Somente pela reunião destes três nomes – Charles Chaplin, Sophia Loren e Marlon Brando – este já seria um filme que merece ser visto. A Condessa de Hong Kong, ainda que tenha falhas evidentes, é mais do que apenas uma reunião eventual de três talentos ícones em seus campos. Mesmo já beirando os 80 anos, Chaplin mantinha o olhar vivo para a comicidade de cada situação por ele criada, e mesmo sua rápida aparição em cena como um velho camareiro coloca em evidência uma presença vívida, ainda que distante, como o mestre que observa seus pupilos a uma distância segura. A esses – muito mais Sophia do que Brando, que fique claro – cabem a tarefa de substituí-lo, sejam em gags bastante físicas – roupas largas, entra e sai de portas que abrem e fecham para lugar nenhum – ou em diálogos rápidos e afiados, deixando claro que o gênio do cinema mudo era assim por preferência, e não necessidade.
La Loren é Natascha, a moça que vive uma realidade infeliz até que identifica uma oportunidade de mudança. Essa se manifesta na presença do diplomata norte-americano Ogden (Brando), em passagem por Hong Kong.
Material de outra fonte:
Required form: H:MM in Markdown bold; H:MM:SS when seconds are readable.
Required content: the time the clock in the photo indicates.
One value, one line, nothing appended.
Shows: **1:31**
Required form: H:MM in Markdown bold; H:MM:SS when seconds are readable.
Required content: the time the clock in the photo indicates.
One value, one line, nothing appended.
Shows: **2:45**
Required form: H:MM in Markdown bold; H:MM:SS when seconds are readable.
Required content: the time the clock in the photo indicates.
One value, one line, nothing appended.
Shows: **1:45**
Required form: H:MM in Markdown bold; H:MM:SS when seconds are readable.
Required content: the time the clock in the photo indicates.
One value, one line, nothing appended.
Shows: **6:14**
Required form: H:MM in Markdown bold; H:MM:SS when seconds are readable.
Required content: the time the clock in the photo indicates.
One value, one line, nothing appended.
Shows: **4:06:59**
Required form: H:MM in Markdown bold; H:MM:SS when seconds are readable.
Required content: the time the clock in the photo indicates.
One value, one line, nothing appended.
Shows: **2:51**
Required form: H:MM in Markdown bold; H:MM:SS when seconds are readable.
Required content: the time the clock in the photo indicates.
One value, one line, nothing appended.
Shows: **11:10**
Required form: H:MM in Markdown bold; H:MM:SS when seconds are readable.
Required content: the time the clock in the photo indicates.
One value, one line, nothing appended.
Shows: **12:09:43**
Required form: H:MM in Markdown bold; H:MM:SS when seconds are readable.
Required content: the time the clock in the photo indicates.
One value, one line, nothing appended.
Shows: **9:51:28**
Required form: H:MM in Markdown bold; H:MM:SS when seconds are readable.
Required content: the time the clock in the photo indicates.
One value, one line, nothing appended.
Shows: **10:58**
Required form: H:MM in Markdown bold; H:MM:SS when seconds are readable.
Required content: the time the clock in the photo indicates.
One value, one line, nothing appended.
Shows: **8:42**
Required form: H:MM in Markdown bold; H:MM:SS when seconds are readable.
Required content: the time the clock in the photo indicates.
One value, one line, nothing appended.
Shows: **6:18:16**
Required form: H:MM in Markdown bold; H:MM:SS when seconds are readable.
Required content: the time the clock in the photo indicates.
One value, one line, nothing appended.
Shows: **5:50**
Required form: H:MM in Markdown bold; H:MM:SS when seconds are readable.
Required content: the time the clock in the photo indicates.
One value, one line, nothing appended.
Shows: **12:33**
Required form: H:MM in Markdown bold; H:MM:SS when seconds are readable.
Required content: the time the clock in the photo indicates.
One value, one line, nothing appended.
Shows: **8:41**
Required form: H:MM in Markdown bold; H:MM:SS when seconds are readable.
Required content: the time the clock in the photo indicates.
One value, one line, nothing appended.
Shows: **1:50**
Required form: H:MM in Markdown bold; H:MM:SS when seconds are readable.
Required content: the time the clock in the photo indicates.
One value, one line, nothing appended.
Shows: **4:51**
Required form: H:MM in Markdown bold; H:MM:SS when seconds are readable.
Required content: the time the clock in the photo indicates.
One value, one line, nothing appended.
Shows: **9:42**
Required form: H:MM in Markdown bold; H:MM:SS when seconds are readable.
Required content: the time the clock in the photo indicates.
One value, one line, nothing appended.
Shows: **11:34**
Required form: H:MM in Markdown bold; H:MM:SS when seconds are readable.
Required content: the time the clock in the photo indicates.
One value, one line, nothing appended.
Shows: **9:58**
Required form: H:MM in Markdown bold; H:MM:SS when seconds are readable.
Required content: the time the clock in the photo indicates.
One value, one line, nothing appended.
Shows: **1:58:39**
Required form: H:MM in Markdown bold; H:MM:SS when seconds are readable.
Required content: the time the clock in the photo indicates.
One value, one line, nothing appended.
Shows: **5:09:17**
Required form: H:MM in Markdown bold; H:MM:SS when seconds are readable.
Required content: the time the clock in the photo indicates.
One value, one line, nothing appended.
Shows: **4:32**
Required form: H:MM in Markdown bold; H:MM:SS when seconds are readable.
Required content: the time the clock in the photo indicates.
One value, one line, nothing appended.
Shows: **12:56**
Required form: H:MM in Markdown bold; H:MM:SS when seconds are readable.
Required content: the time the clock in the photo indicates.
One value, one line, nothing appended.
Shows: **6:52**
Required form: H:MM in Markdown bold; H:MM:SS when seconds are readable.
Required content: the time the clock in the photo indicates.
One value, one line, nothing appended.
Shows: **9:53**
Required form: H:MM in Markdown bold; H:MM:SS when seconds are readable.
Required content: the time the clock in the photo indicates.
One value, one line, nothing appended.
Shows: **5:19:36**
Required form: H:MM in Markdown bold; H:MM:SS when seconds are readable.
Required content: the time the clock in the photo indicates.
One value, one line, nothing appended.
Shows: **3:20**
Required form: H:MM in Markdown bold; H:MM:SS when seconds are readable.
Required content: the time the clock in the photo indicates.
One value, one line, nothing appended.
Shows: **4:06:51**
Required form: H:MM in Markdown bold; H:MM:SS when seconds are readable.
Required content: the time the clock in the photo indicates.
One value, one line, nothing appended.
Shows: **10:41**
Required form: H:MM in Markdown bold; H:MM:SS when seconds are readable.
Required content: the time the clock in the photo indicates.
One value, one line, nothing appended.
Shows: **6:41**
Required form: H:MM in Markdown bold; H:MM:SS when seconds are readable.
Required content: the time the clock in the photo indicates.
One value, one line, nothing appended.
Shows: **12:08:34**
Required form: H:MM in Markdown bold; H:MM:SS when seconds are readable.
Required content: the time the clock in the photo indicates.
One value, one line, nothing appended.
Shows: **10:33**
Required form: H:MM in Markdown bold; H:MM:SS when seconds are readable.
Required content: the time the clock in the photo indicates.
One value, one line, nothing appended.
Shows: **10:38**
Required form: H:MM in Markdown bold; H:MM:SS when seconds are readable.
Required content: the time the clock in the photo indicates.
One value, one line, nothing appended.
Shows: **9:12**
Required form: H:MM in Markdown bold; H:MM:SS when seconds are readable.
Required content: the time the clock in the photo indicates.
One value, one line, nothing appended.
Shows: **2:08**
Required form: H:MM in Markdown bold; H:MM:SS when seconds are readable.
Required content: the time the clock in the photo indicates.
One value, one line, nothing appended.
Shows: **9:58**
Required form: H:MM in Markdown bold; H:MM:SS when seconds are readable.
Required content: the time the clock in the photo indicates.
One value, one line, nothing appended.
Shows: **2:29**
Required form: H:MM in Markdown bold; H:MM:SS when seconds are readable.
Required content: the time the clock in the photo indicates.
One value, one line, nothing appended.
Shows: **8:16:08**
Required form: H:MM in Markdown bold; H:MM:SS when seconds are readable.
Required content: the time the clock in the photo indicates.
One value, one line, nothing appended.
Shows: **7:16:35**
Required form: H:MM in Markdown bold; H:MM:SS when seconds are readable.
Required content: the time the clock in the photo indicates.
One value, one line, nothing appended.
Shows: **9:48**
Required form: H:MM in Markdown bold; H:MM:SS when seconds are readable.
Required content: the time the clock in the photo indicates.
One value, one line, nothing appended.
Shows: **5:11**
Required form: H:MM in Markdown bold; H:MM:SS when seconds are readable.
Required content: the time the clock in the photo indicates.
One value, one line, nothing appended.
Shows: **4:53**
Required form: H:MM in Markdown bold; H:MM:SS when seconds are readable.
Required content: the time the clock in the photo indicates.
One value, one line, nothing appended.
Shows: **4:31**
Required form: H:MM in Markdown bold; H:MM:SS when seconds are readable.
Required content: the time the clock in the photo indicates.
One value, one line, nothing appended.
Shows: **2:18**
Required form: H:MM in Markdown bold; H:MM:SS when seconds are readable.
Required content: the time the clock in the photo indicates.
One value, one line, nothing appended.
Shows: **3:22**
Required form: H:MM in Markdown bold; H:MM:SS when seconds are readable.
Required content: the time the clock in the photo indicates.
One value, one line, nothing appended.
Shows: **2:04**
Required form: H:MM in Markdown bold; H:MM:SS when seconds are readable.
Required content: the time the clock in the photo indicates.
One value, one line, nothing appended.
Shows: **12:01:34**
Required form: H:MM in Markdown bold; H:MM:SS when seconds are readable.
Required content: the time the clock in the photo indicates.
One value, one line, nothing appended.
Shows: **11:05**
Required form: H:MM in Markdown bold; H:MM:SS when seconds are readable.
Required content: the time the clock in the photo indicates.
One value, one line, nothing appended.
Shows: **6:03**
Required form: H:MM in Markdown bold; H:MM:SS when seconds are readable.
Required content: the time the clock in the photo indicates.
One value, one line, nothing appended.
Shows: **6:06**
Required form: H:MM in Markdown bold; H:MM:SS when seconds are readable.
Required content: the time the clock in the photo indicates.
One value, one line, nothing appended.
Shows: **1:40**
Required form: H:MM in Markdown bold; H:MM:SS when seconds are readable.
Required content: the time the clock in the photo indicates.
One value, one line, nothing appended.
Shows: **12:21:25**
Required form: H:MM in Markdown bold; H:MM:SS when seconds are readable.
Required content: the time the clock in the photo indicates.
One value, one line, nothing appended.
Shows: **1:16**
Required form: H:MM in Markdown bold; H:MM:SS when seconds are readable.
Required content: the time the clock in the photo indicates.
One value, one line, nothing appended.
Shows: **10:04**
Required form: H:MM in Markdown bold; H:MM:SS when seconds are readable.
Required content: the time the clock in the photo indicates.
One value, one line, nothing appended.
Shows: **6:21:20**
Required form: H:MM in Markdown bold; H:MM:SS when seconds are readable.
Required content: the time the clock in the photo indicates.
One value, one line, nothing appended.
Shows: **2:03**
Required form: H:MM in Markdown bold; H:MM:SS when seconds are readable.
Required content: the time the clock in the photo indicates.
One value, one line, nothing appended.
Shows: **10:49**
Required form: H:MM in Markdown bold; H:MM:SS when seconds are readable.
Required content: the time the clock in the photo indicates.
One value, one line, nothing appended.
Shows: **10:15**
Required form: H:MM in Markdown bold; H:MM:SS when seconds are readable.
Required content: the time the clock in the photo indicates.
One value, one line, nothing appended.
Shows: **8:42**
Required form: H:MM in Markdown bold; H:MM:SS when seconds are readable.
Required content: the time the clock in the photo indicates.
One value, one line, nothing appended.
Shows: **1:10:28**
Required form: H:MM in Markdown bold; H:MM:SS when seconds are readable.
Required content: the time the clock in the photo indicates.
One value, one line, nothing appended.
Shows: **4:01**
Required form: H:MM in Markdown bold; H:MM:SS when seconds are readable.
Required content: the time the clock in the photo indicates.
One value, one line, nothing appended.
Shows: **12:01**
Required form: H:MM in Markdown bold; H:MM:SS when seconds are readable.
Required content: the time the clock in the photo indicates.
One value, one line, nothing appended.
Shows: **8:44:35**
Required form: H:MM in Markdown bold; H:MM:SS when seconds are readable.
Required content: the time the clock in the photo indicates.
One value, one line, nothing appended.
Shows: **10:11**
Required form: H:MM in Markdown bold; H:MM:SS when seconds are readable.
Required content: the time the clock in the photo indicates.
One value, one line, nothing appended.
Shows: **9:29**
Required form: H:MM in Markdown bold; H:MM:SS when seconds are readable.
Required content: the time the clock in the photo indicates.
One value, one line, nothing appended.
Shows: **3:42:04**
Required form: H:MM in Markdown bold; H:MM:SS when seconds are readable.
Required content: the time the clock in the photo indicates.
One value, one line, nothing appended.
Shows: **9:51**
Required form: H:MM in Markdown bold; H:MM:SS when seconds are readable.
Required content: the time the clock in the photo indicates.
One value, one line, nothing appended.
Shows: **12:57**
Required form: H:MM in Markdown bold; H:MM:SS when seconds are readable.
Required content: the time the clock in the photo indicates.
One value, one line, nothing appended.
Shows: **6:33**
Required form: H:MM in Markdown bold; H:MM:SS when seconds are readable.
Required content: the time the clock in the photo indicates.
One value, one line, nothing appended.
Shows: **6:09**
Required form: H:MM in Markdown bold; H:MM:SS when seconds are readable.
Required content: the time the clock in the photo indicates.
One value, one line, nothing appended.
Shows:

Após uma noite de festa e bebida da qual nenhum dos dois recorda muito bem no dia seguinte, quando ele acorda, já em seu navio prestes a zarpar, a encontra trancada no seu armário. Mas ela não está ali por acaso – tudo faz parte de um plano de fuga. Quer ir embora, chegar à América e começar uma vida nova. Ele não vê nenhuma graça nisso, e fará de tudo para se livrar da convidada indesejada. Mas como tirar Sophia Loren – ou Natascha, se assim preferirem – do seu horizonte uma vez que ela própria insiste em ali permanecer?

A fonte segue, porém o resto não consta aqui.